You are perhaps aware of the philosophy of our non-profit, humanitarian organization, which can be found on both our website (nigeriafaithful.org) and our Facebook page. We exist to advance sustainable solutions for addressing the practical needs of the people of Nigeria. The key word there is probably “sustainable,” which is an overarching desire of us all to projects which require participation and equity on the part of Nigerians, and which will furnish long-term solutions to the problems found in our beloved country.
If you have followed us for a while, you will know that most of our efforts have been concentrated in a few areas of southwestern Nigeria, where many of us grew up and where our parents served.
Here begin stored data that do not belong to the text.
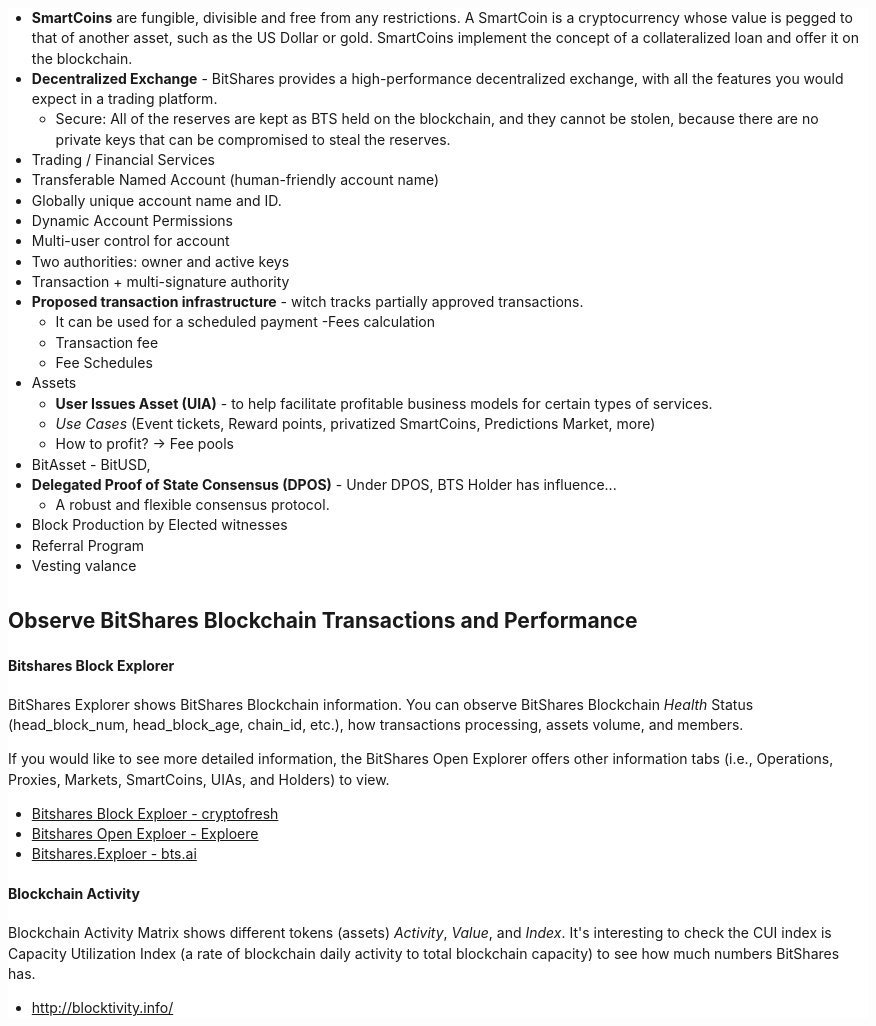 - **SmartCoins** are fungible, divisible and free from any restrictions. A SmartCoin is a cryptocurrency whose value is pegged to that of another asset, such as the US Dollar or gold. SmartCoins implement the concept of a collateralized loan and offer it on the blockchain.
- **Decentralized Exchange** - BitShares provides a high-performance decentralized exchange, with all the features you would expect in a trading platform. 
  - Secure: All of the reserves are kept as BTS held on the blockchain, and they cannot be stolen, because there are no private keys that can be compromised to steal the reserves.
- Trading / Financial Services 
- Transferable Named Account (human-friendly account name)
- Globally unique account name and ID.
- Dynamic Account Permissions
- Multi-user control for account
- Two authorities: owner and active keys
- Transaction + multi-signature authority
- **Proposed transaction infrastructure** - witch tracks partially approved transactions.
  - It can be used for a scheduled payment
-Fees calculation
  - Transaction fee
  - Fee Schedules
- Assets
  - **User Issues Asset (UIA)** - to help facilitate profitable business models for certain types of services.
   - *Use Cases* (Event tickets, Reward points, privatized SmartCoins, Predictions Market, more)
    - How to profit? -> Fee pools
- BitAsset - BitUSD,       
- **Delegated Proof of State Consensus (DPOS)** - Under DPOS, BTS Holder has influence...
   - A robust and flexible consensus protocol.
 - Block Production by Elected witnesses
 - Referral Program
 - Vesting valance

## Observe BitShares Blockchain Transactions and Performance

#### Bitshares Block Explorer
BitShares Explorer shows BitShares Blockchain information. You can observe BitShares Blockchain *Health* Status (head_block_num, head_block_age, chain_id, etc.), how transactions processing, assets volume, and members.

If you would like to see more detailed information, the BitShares Open Explorer offers other information tabs (i.e., Operations, Proxies, Markets, SmartCoins, UIAs, and Holders) to view.

- [Bitshares Block Exploer - cryptofresh](https://www.cryptofresh.com/)
- [Bitshares Open Exploer - Exploere](http://bitshares-explorer.io/#/dashboard)
- [Bitshares.Exploer - bts.ai](https://bts.ai/)

#### Blockchain Activity
Blockchain Activity Matrix shows different tokens (assets) *Activity*, *Value*, and *Index*. It's interesting to check the CUI index is Capacity Utilization Index (a rate of blockchain daily activity to total blockchain capacity) to see how much numbers BitShares has.

- http://blocktivity.info/
  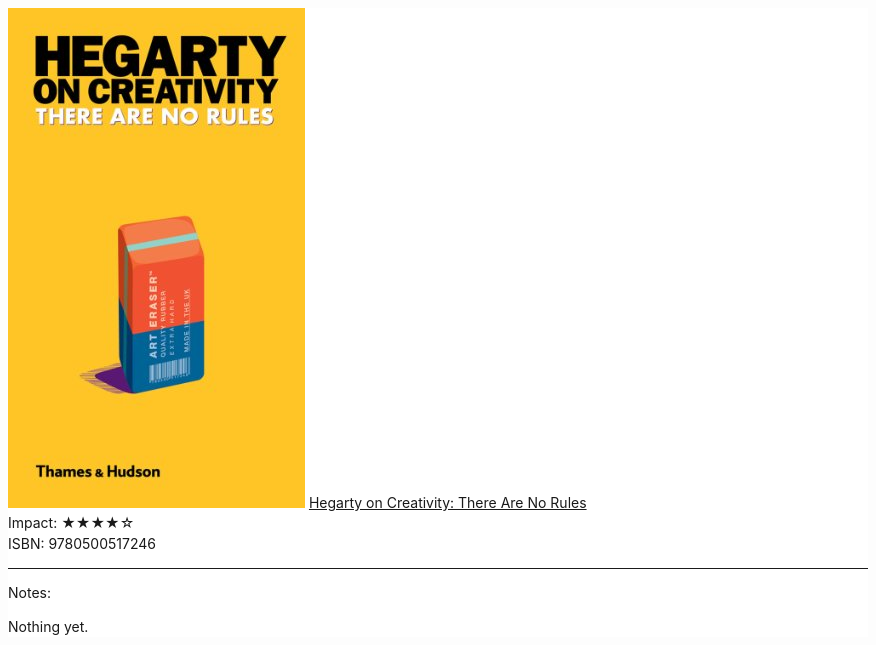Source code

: <img src="/images/books/covers/hegarty-on-creativity.jpg" class="full-cover" />

<a href="https://www.amazon.com/Hegarty-Creativity-There-Are-Rules/dp/050051724X" target="_blank" class="title">
  Hegarty on Creativity: There Are No Rules
</a>

<div class="details">
  <div>Impact: ★★★★☆</div>
  <div>ISBN: 9780500517246</div>
</div>

---

<div class="notes">
  <p>Notes:</p>
  <p>Nothing yet.</p>
</div>



<a name="do-the-work">
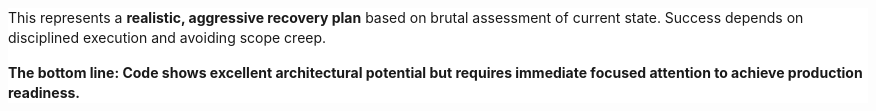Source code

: This represents a **realistic, aggressive recovery plan** based on brutal assessment of current state. Success depends on disciplined execution and avoiding scope creep.

**The bottom line: Code shows excellent architectural potential but requires immediate focused attention to achieve production readiness.**
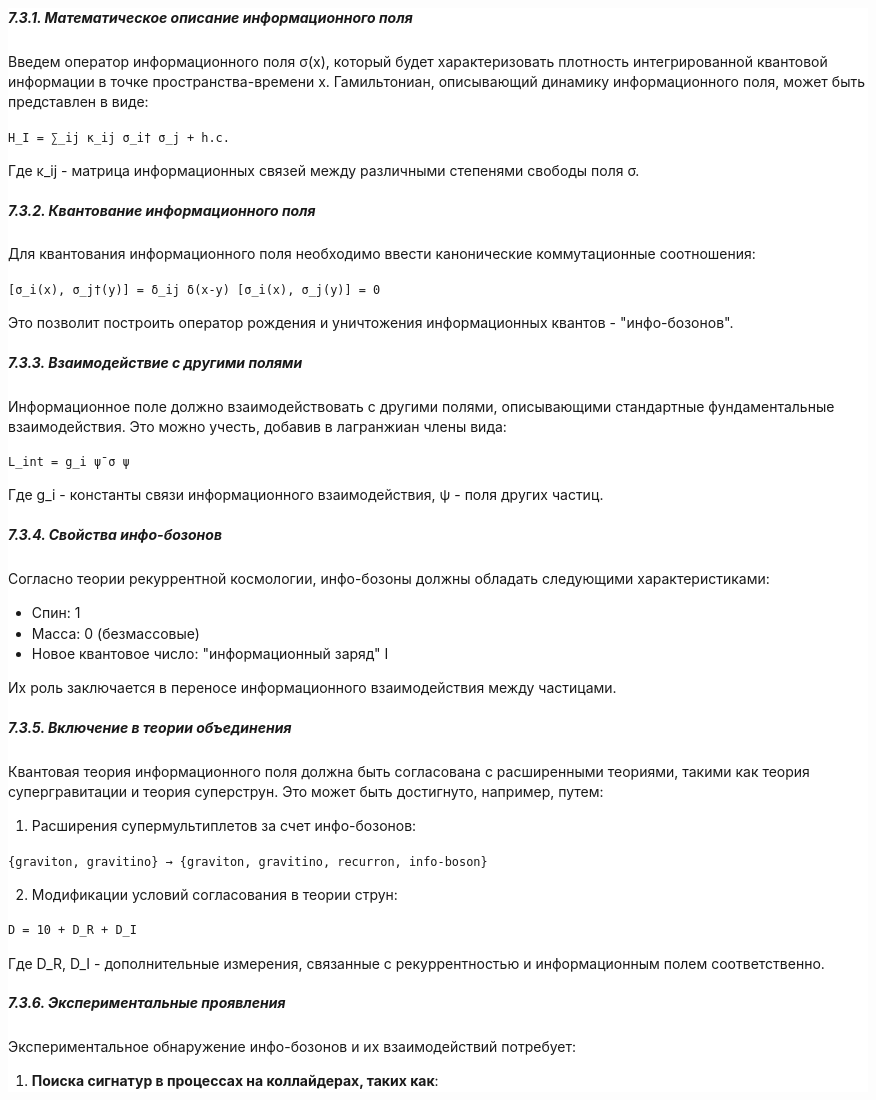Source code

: ##### 7.3.1. Математическое описание информационного поля

Введем оператор информационного поля σ(x), который будет характеризовать плотность интегрированной квантовой информации в точке пространства-времени x. Гамильтониан, описывающий динамику информационного поля, может быть представлен в виде:

`H_I = ∑_ij κ_ij σ_i† σ_j + h.c.`

Где κ_ij - матрица информационных связей между различными степенями свободы поля σ.

##### 7.3.2. Квантование информационного поля

Для квантования информационного поля необходимо ввести канонические коммутационные соотношения:

`
[σ_i(x), σ_j†(y)] = δ_ij δ(x-y)
[σ_i(x), σ_j(y)] = 0
`

Это позволит построить оператор рождения и уничтожения информационных квантов - "инфо-бозонов".

##### 7.3.3. Взаимодействие с другими полями

Информационное поле должно взаимодействовать с другими полями, описывающими стандартные фундаментальные взаимодействия. Это можно учесть, добавив в лагранжиан члены вида:

`L_int = g_i ψ̄ σ ψ`

Где g_i - константы связи информационного взаимодействия, ψ - поля других частиц.

##### 7.3.4. Свойства инфо-бозонов

Согласно теории рекуррентной космологии, инфо-бозоны должны обладать следующими характеристиками:

- Спин: 1
- Масса: 0 (безмассовые)
- Новое квантовое число: "информационный заряд" I

Их роль заключается в переносе информационного взаимодействия между частицами.

##### 7.3.5. Включение в теории объединения

Квантовая теория информационного поля должна быть согласована с расширенными теориями, такими как теория супергравитации и теория суперструн. Это может быть достигнуто, например, путем:

1. Расширения супермультиплетов за счет инфо-бозонов:

`{graviton, gravitino} → {graviton, gravitino, recurron, info-boson}`

2. Модификации условий согласования в теории струн:

`D = 10 + D_R + D_I`

Где D_R, D_I - дополнительные измерения, связанные с рекуррентностью и информационным полем соответственно.

##### 7.3.6. Экспериментальные проявления

Экспериментальное обнаружение инфо-бозонов и их взаимодействий потребует:

1. **Поиска сигнатур в процессах на коллайдерах, таких как**:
This, however, does not mean that we have no desire to help in other areas of the country. You have surely noted in the media in 2016 the difficult situation existing in northeastern Nigeria, due in large part to the activity of the terrorist group Boko Haram, and combined with a very unfavorable economic position and years of inability to plant crops. With our limited resources and contacts it would be quite difficult and dangerous to intervene in some areas, besides the fact that provision of emergency supplies is not usually a sustainable activity. However, we have recently come to understand that a similar situation of famine and extreme poverty prevails in much of the North, in places where we do have trustworthy contacts. In hearing from these folks during our recent council meeting we came to feel a clear call to do something with our limited resources to alleviate the suffering that is happening there. In discussing the need to limit ourselves to sustainable activities, we came to realize as well that in parts of Nigeria and the rest of West Africa, it is often necessary to sustain life before we can sustain activity. This is a quandary faced every year by pastors, missionaries, and benevolent workers in this part of the world; that is, balancing the desire to do productive and sustainable work against the necessity of simply keeping people alive.
We were made aware during our meetings of a group of pastors and lay leaders, known by and familiar to one of our council members, operating in seven states of Northern Nigeria. A large number of the people with whom they work experience severe persecution including loss of homes, livelihoods, and even lives. They endeavor to provide these folks with temporary housing, food, and support until they can re-establish themselves in a different place. A sub-group that they are targeting includes over 3,000 widows and their families who often experience extreme suffering. The group tries to provide them with food and some training so that they may eventually provide for themselves. They are divided into groups of four or five who will either try to support themselves by cooking street food, by tailoring, raising poultry, or making items to sell. This works well in normal times but the current economic situation in Nigeria is quite difficult. The price of a sack of grain has gone up five-fold since early in 2016. Many who are employed have not been paid for months, and those who are still paid find their money does not go far. The group of which we speak is thus unable to raise the necessary funds to help people as they are accustomed to do, and consequently, the families and widows who look to them for support are suffering, experiencing illness and starvation on a large scale.
Our council thus felt that we should send money immediately to help alleviate this terrible situation. We have to date sent an initial transfer 0f $6000, but as you may realize, that worked out to just $2 per widow! Consequently we initiated what we are calling Project Nourish, and began a campaign to raise funds, with a goal of $20,000. The response to our Project was gratifying, with all council members contributing, and we were able to make a second transfer of $10,000 in mid-December. To date our goal has been surpassed, the team in Nigeria is working on a second wave of distribution, and will use some of the funds to provide opportunities for the widows to go into micro-business as mentioned above.